Dedication, Not Delegation, Is What You Need Prime Minister

David Cameron has got me singing an old TV theme tune all morning. It's from the wonderful Roy Castle's Record Breakers: 'If you wanna be the best, if you wanna beat the rest, dedication's what you need...'

David Cameron has got me singing an old TV theme tune all morning. It's from the wonderful Roy Castle's Record Breakers: 'If you wanna be the best, if you wanna beat the rest, dedication's what you need...'

Except I've replaced the word dedication with delegation. Because for a man supposed to lead from the front and make the toughest decisions anyone in this country has to make, he is showing a remarkable ability to pass the buck in dealing with a quite pathetic spat.

The Prime Minister, whose closest political friend (Education Secretary, Michael Gove) has been embroiled in a very public row with his most important political colleague (Home Secretary, Theresa May) has asked the country's most powerful civil servant (Sir Jeremy Heywood) to get to the bottom of things.

The outward reason for the row is actually a red herring - who knew what and when about allegations that Muslim fanatics are/were trying to indoctrinate schoolchildren by ignoring the national curriculum.

The real reason, as even the most casual political observer can see, is that Gove doesn't like May. May could well rival Gove's other chum George Osborne if Cameron resigns after losing the General Election next year, so admired is she as a potential leader by her party and those at the Tory grassroots. Gove has been given permission to do what he can to shore up support for Cameron and Osborne and, like the clever, mischievous, manipulative journalist that he once was, has been astutely building friends within the media to make things very difficult indeed for May.

His mortgage, for instance, or holiday, is paid for by the owner of Associated Newspapers (Lord Rothermere, who employs Gove's wife, Sarah Vine, the godmother to Cameron's child, on an astonishingly high salary at the Daily Mail), he dines regularly with his former boss Rupert Murdoch and colleagues at the mogul's newspapers and many of his closest friends are colleagues at the Telegraph Media Group. Of the remaining newspapers that matter, The Mirror and Guardian hate all Tories and The Independent is, well, independent.

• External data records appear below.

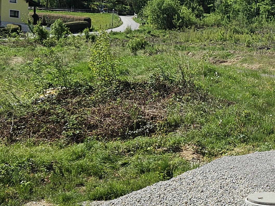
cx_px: 362
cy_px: 153
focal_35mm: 87
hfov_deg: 20.5
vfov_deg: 16.9
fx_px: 691
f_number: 1.8
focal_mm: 5.4
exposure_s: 1/2723
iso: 25
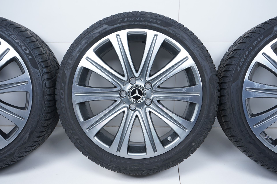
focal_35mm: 36
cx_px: 138
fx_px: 277
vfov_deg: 36.8
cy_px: 92
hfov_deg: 53.2
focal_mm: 36
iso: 250
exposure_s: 1/100
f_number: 7.1
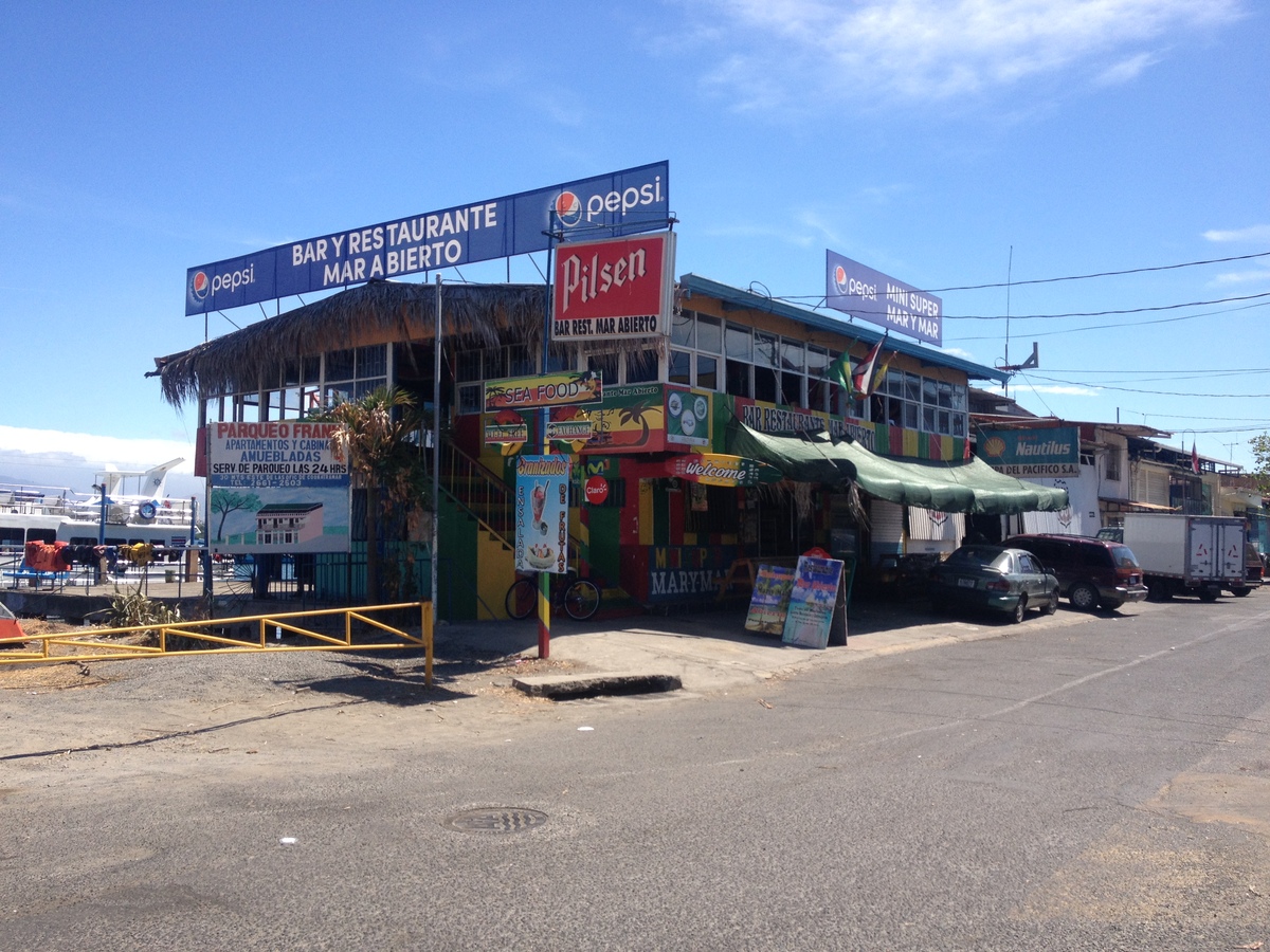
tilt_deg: +0.3
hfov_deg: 52.6
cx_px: 635
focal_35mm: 35
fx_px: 1284
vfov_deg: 40.7
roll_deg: -0.8
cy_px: 476
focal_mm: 4.28
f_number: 2.4
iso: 50
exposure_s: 1/1381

The point being that the Prime Minister knows exactly what's going on, that two people in his team are jostling for power, deliberately leaking snippets of facts to the media, trying to elbow each other out of the way, and he's shown remarkable reluctance to do what any self-respecting boss would and knock their heads together and tell them to grow up.

Instead, he comes across as frightened and dithering, of which I'm sure he's neither. But that's the impression he gives. Internal disputes are the indelible fabric of every working environment, they're not just the preserve of politics. A good boss will see it early and put a stop to it. If it breaks out into a mini-war, he or she ought to show leadership rather than call in a close colleague to 'have a word'.

A central tenet of good management is, of course, knowing when to delegate but it's also important to recognise that immediacy of action and taking charge are even more vital. Asking someone else to the dirty work when you know exactly what work has been dirtied is pretty lame.

Cameron has turned a childish, pretty insignificant internal row into a potentially damaging issue about his leadership. Heywood will find that no one is guilty, or that both are. Gove will continue his attack-dog behaviour in the knowledge that he's well protected and May, who has been one of the more effective and well-regarded Home Secretaries for many years, will feel even more resentment that an old boys' club is running the show.

She has shown dedication to the job. Her boss clearly prefers delegation, a form of behaviour that is alarmingly repetitive. Like a broken record.